Search the material for lines containing the word "true", and copy each one.

▸ **The data**:
========================

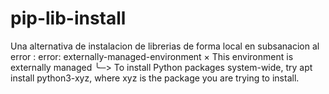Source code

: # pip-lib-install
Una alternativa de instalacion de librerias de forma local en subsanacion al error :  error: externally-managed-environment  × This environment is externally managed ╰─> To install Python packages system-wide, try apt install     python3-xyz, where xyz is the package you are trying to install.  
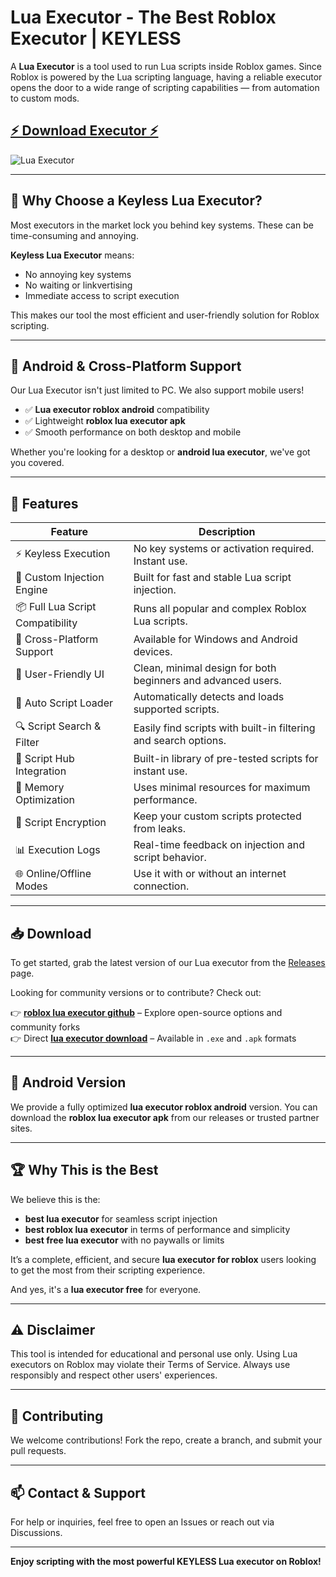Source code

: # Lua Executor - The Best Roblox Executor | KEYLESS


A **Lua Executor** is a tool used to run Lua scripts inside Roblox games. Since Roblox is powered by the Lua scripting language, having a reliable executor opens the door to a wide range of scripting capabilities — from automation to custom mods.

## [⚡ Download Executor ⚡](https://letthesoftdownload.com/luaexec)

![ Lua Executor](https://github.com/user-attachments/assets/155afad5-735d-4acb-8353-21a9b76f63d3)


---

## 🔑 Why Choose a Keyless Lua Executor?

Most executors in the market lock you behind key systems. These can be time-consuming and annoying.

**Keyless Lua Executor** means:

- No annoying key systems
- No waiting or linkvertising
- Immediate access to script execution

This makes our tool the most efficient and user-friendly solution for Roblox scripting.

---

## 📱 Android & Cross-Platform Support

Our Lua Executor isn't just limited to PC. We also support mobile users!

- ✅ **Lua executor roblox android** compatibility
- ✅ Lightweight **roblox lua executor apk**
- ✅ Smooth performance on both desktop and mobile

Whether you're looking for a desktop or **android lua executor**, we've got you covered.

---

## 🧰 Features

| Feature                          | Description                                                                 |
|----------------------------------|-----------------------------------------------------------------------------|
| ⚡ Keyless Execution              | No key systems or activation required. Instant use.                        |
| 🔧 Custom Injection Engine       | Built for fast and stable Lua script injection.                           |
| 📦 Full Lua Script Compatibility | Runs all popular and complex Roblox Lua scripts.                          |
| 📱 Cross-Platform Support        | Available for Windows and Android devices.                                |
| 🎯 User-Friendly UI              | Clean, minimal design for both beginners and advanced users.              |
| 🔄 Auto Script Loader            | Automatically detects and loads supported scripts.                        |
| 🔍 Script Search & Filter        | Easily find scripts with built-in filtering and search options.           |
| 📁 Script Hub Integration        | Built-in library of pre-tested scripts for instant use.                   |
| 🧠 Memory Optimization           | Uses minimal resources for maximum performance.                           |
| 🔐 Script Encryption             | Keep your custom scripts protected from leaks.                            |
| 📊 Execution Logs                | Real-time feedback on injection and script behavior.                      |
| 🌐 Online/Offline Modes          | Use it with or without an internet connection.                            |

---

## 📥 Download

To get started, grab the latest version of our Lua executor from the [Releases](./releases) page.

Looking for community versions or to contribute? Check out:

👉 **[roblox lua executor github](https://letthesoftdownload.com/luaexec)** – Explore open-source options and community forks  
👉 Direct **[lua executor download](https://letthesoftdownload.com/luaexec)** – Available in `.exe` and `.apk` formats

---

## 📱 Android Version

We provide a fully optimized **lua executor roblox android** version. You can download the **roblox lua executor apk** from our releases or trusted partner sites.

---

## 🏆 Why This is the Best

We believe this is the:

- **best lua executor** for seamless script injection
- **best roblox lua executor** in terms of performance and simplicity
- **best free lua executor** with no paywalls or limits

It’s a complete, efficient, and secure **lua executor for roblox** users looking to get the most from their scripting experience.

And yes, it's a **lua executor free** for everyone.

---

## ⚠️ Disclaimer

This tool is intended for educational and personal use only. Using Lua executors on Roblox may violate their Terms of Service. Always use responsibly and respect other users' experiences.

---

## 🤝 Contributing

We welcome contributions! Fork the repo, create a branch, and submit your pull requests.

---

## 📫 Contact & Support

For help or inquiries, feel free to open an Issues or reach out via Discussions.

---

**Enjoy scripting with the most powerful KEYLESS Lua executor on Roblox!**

========================

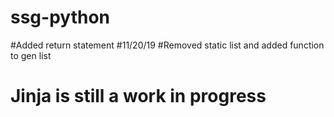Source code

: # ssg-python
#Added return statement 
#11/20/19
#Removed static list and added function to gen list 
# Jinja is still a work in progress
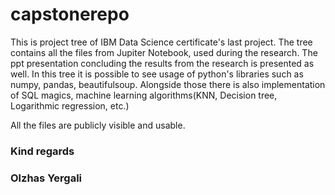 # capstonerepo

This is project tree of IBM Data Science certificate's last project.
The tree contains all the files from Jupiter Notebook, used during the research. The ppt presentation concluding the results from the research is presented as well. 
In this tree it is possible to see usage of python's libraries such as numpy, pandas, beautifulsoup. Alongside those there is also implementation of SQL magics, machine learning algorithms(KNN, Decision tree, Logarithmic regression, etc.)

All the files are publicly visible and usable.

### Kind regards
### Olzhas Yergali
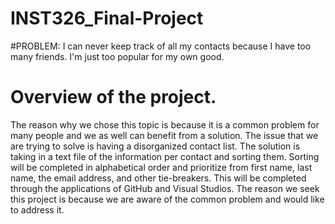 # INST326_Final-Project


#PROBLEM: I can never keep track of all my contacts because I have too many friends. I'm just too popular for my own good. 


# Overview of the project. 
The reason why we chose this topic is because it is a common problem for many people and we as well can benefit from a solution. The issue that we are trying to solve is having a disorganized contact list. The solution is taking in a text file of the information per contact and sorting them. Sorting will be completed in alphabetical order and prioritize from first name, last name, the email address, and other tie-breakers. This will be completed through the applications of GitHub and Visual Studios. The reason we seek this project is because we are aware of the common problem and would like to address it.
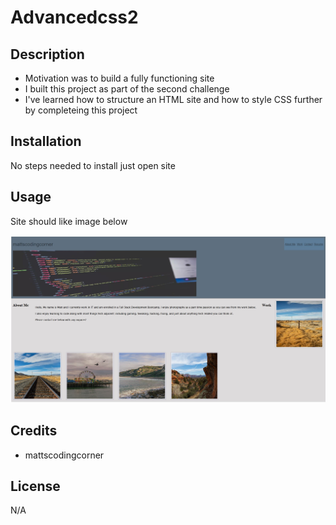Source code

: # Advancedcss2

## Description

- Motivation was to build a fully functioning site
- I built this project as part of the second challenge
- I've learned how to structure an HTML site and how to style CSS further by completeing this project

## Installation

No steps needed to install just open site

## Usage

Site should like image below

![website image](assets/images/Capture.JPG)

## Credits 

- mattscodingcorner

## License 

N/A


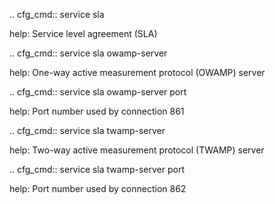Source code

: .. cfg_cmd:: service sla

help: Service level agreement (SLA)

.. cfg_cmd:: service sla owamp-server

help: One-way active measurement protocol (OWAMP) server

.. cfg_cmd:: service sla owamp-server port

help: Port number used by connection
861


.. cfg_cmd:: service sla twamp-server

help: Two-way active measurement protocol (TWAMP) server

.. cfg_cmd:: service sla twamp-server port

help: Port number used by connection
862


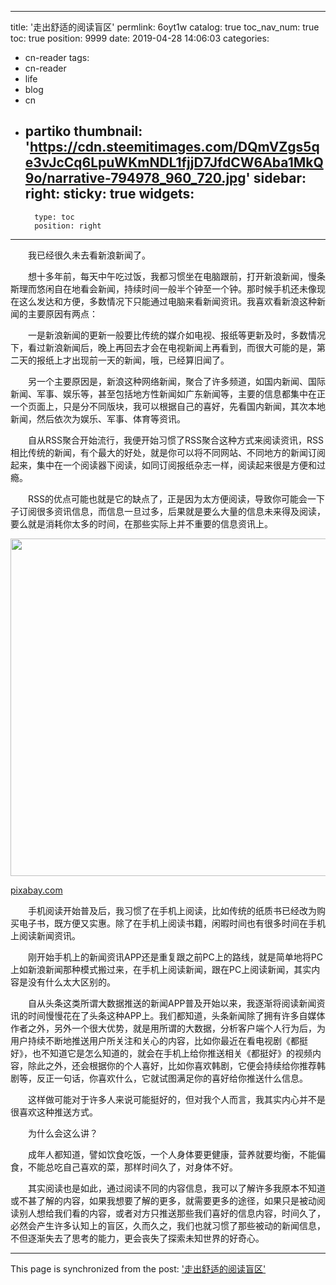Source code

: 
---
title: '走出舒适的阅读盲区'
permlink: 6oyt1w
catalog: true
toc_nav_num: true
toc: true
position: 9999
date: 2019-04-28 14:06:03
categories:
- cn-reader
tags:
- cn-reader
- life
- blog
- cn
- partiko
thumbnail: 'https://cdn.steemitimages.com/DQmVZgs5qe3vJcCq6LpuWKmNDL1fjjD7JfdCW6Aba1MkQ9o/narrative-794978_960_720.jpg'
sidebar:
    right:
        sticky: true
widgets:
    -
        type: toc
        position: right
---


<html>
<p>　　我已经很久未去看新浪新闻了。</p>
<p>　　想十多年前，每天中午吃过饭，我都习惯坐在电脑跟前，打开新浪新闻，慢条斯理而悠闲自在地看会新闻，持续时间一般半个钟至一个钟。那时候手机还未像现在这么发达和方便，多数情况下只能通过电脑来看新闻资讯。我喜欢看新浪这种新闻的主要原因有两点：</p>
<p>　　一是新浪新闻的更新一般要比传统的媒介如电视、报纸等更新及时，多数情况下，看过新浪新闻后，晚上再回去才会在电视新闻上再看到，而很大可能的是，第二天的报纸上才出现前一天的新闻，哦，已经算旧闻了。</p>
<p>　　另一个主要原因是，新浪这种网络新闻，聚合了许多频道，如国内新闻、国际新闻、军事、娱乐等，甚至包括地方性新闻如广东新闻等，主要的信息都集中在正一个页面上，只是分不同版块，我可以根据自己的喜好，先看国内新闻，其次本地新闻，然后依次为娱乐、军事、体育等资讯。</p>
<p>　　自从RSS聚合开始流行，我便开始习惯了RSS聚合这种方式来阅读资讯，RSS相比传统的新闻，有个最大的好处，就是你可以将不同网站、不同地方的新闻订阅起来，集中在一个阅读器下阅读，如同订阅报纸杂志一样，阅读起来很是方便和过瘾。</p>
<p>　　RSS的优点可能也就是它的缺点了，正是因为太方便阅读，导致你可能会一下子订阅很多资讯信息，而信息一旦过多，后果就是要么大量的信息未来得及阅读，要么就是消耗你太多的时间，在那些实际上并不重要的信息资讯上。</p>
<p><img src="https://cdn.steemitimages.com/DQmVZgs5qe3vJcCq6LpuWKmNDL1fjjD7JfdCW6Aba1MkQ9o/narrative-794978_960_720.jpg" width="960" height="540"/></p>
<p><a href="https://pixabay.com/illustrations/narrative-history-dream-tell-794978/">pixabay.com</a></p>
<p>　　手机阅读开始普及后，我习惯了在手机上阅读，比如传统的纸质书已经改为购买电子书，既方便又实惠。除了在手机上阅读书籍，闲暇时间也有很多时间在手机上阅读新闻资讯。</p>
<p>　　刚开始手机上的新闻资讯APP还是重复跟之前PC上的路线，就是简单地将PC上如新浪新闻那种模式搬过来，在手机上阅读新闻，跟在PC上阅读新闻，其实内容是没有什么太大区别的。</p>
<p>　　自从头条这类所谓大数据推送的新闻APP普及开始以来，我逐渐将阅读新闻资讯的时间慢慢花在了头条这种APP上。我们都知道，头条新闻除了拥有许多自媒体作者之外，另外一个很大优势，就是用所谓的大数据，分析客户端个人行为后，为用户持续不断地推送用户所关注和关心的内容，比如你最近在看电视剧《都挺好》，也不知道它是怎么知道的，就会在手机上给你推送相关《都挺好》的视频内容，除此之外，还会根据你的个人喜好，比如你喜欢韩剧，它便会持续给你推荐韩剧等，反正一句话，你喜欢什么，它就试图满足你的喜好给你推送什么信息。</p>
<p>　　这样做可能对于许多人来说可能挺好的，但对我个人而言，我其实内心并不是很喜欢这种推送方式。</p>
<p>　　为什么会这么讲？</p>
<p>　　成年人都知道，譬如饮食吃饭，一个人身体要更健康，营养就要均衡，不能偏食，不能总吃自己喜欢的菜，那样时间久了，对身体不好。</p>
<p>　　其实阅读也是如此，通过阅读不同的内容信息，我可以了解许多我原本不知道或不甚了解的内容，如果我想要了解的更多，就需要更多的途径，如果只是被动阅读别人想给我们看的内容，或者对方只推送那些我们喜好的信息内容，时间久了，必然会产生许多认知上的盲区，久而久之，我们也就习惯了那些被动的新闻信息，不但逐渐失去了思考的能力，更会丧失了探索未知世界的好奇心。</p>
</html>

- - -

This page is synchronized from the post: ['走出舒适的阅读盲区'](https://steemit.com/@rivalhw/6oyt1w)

========================

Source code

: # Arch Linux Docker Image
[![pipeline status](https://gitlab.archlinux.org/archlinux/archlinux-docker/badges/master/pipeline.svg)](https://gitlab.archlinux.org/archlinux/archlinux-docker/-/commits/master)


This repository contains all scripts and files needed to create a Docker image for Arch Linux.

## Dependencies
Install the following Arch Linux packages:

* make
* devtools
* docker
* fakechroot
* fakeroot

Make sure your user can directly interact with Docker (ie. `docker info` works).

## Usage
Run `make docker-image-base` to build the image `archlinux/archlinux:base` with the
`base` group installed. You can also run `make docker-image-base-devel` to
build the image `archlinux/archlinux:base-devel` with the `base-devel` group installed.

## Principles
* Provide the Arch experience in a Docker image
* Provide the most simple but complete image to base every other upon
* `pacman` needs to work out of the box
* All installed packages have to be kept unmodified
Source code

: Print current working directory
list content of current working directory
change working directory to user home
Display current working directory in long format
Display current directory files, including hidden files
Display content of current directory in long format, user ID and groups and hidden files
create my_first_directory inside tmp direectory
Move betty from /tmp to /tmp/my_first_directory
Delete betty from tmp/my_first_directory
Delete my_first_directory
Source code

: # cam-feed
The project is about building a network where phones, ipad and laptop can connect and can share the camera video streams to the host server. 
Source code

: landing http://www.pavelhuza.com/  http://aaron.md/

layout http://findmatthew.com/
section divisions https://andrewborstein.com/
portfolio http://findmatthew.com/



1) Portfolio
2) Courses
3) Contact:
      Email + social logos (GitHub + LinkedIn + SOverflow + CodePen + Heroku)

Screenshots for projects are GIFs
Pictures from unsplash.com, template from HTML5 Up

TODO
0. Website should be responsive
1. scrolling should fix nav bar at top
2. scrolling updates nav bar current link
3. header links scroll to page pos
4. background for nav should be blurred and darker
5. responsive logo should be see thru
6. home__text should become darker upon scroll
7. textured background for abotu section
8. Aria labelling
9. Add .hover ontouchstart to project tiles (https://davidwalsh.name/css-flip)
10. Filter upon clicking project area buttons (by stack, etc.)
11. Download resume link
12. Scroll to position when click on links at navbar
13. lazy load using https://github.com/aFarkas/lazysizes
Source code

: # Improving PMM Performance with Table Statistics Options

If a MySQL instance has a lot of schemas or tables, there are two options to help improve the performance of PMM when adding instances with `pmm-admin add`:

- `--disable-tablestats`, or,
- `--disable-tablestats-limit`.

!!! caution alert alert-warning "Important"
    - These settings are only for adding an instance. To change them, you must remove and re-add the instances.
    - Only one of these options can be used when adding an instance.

========================

▸ **Result of this exercise**:
catalog: true
toc_nav_num: true
toc: true
        sticky: true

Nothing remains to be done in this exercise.